====== Entries shown ======
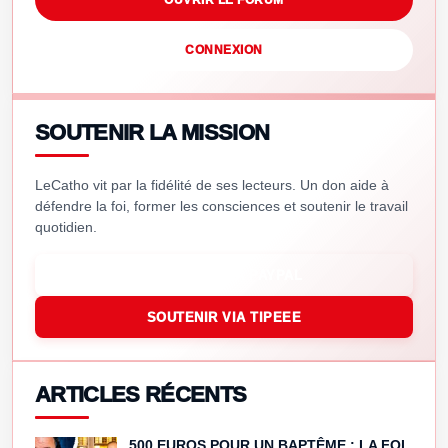
CONNEXION
SOUTENIR LA MISSION
LeCatho vit par la fidélité de ses lecteurs. Un don aide à
défendre la foi, former les consciences et soutenir le travail
quotidien.
SOUTENIR VIA PAYPAL
SOUTENIR VIA TIPEEE
ARTICLES RÉCENTS
500 EUROS POUR UN BAPTÊME : LA FOI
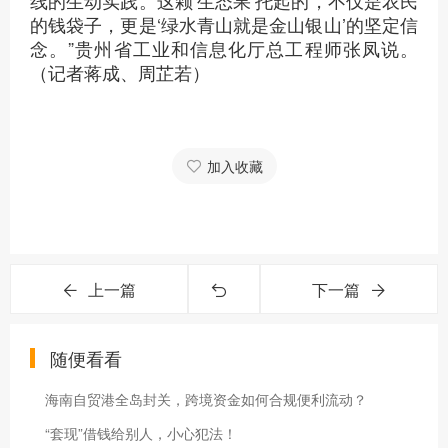
线的生动实践。这颗‘生态果’托起的，不仅是农民
的钱袋子，更是‘绿水青山就是金山银山’的坚定信
念。”贵州省工业和信息化厅总工程师张凤说。
（记者蒋成、周芷若）
加入收藏
上一篇
下一篇
随便看看
海南自贸港全岛封关，跨境资金如何合规便利流动？
“套现”借钱给别人，小心犯法！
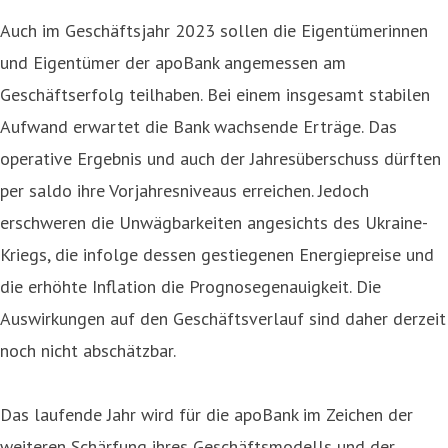
Auch im Geschäftsjahr 2023 sollen die Eigentümerinnen
und Eigentümer der apoBank angemessen am
Geschäftserfolg teilhaben. Bei einem insgesamt stabilen
Aufwand erwartet die Bank wachsende Erträge. Das
operative Ergebnis und auch der Jahresüberschuss dürften
per saldo ihre Vorjahresniveaus erreichen. Jedoch
erschweren die Unwägbarkeiten angesichts des Ukraine-
Kriegs, die infolge dessen gestiegenen Energiepreise und
die erhöhte Inflation die Prognosegenauigkeit. Die
Auswirkungen auf den Geschäftsverlauf sind daher derzeit
noch nicht abschätzbar.
Das laufende Jahr wird für die apoBank im Zeichen der
weiteren Schärfung ihres Geschäftsmodells und der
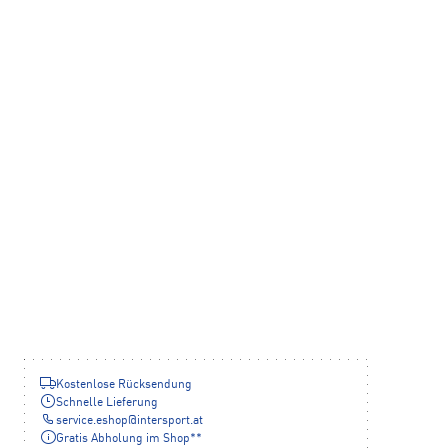
Kostenlose Rücksendung
Schnelle Lieferung
service.eshop
@
intersport.at
Gratis Abholung im Shop**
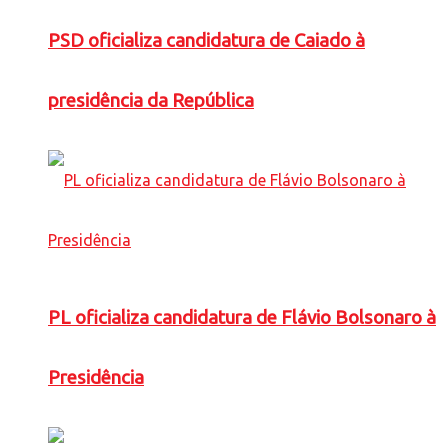
PSD oficializa candidatura de Caiado à
presidência da República
PL oficializa candidatura de Flávio Bolsonaro à
Presidência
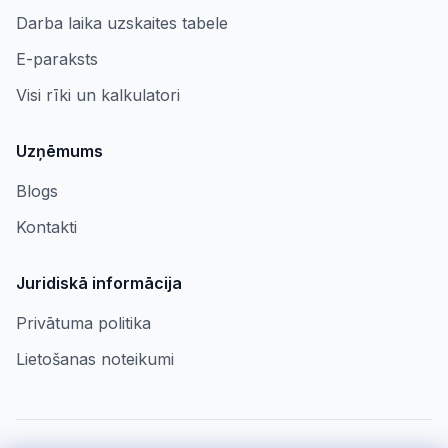
Darba laika uzskaites tabele
E-paraksts
Visi rīki un kalkulatori
Uzņēmums
Blogs
Kontakti
Juridiskā informācija
Privātuma politika
Lietošanas noteikumi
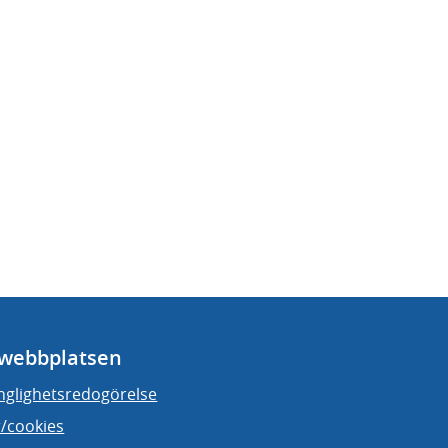
webbplatsen
änglighetsredogörelse
/cookies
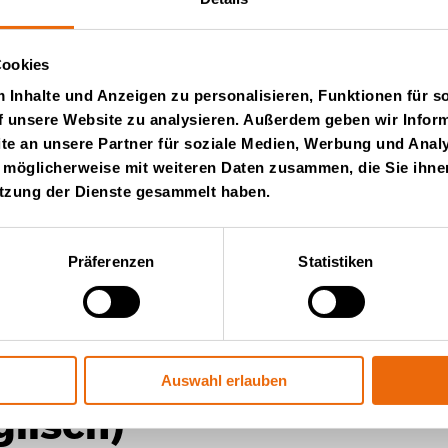
+61 404089827
Cookies
Inhalte und Anzeigen zu personalisieren, Funktionen für s
f unsere Website zu analysieren. Außerdem geben wir Inform
e an unsere Partner für soziale Medien, Werbung und Analy
 möglicherweise mit weiteren Daten zusammen, die Sie ihnen
utzung der Dienste gesammelt haben.
Präferenzen
Statistiken
ter von Tana
Auswahl erlauben
Ko
glisch)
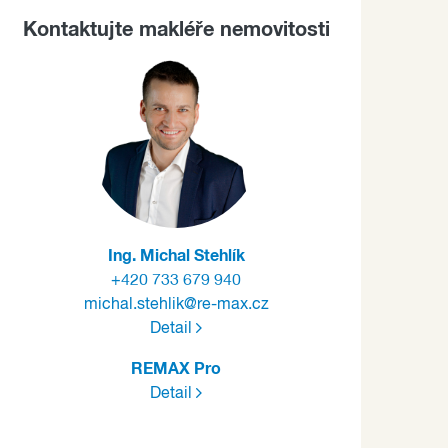
Kontaktujte makléře nemovitosti
Ing. Michal Stehlík
+420 733 679 940
michal.stehlik@re-max.cz
Detail
REMAX Pro
Detail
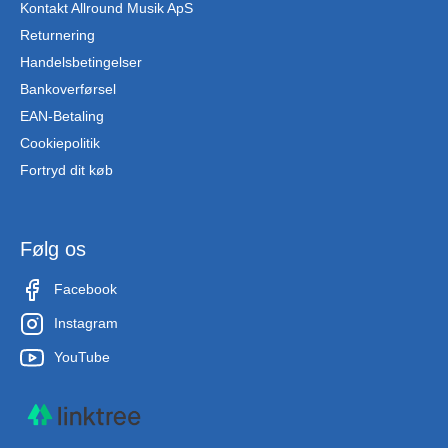
Kontakt Allround Musik ApS
Returnering
Handelsbetingelser
Bankoverførsel
EAN-Betaling
Cookiepolitik
Fortryd dit køb
Følg os
Facebook
Instagram
YouTube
======
Work order ::
Copy the data verbatim, skipping any image it holds.

Solution ::
CONNEXION
SOUTENIR LA MISSION
LeCatho vit par la fidélité de ses lecteurs. Un don aide à
défendre la foi, former les consciences et soutenir le travail
quotidien.
SOUTENIR VIA PAYPAL
SOUTENIR VIA TIPEEE
ARTICLES RÉCENTS
500 EUROS POUR UN BAPTÊME : LA FOI
线的生动实践。这颗‘生态果’托起的，不仅是农民
的钱袋子，更是‘绿水青山就是金山银山’的坚定信
念。”贵州省工业和信息化厅总工程师张凤说。
（记者蒋成、周芷若）
加入收藏
上一篇
下一篇
随便看看
海南自贸港全岛封关，跨境资金如何合规便利流动？
“套现”借钱给别人，小心犯法！
Auch im Geschäftsjahr 2023 sollen die Eigentümerinnen
und Eigentümer der apoBank angemessen am
Geschäftserfolg teilhaben. Bei einem insgesamt stabilen
Aufwand erwartet die Bank wachsende Erträge. Das
operative Ergebnis und auch der Jahresüberschuss dürften
per saldo ihre Vorjahresniveaus erreichen. Jedoch
erschweren die Unwägbarkeiten angesichts des Ukraine-
Kriegs, die infolge dessen gestiegenen Energiepreise und
die erhöhte Inflation die Prognosegenauigkeit. Die
Auswirkungen auf den Geschäftsverlauf sind daher derzeit
noch nicht abschätzbar.
Das laufende Jahr wird für die apoBank im Zeichen der
weiteren Schärfung ihres Geschäftsmodells und der
Kostenlose Rücksendung
Schnelle Lieferung
service.eshop
@
intersport.at
Gratis Abholung im Shop**
PSD oficializa candidatura de Caiado à
presidência da República
PL oficializa candidatura de Flávio Bolsonaro à
Presidência
Darba laika uzskaites tabele
E-paraksts
Visi rīki un kalkulatori
Uzņēmums
Blogs
Kontakti
Juridiskā informācija
Privātuma politika
Lietošanas noteikumi
webbplatsen
änglighetsredogörelse
/cookies
+61 404089827
Cookies
Inhalte und Anzeigen zu personalisieren, Funktionen für s
f unsere Website zu analysieren. Außerdem geben wir Inform
e an unsere Partner für soziale Medien, Werbung und Analy
 möglicherweise mit weiteren Daten zusammen, die Sie ihnen
utzung der Dienste gesammelt haben.
Präferenzen
Statistiken
ter von Tana
Auswahl erlauben
Ko
glisch)
Kontaktujte makléře nemovitosti
Ing. Michal Stehlík
+420 733 679 940
michal.stehlik@re-max.cz
Detail
REMAX Pro
Detail
Kontakt Allround Musik ApS
Returnering
Handelsbetingelser
Bankoverførsel
EAN-Betaling
Cookiepolitik
Fortryd dit køb
Følg os
Facebook
Instagram
YouTube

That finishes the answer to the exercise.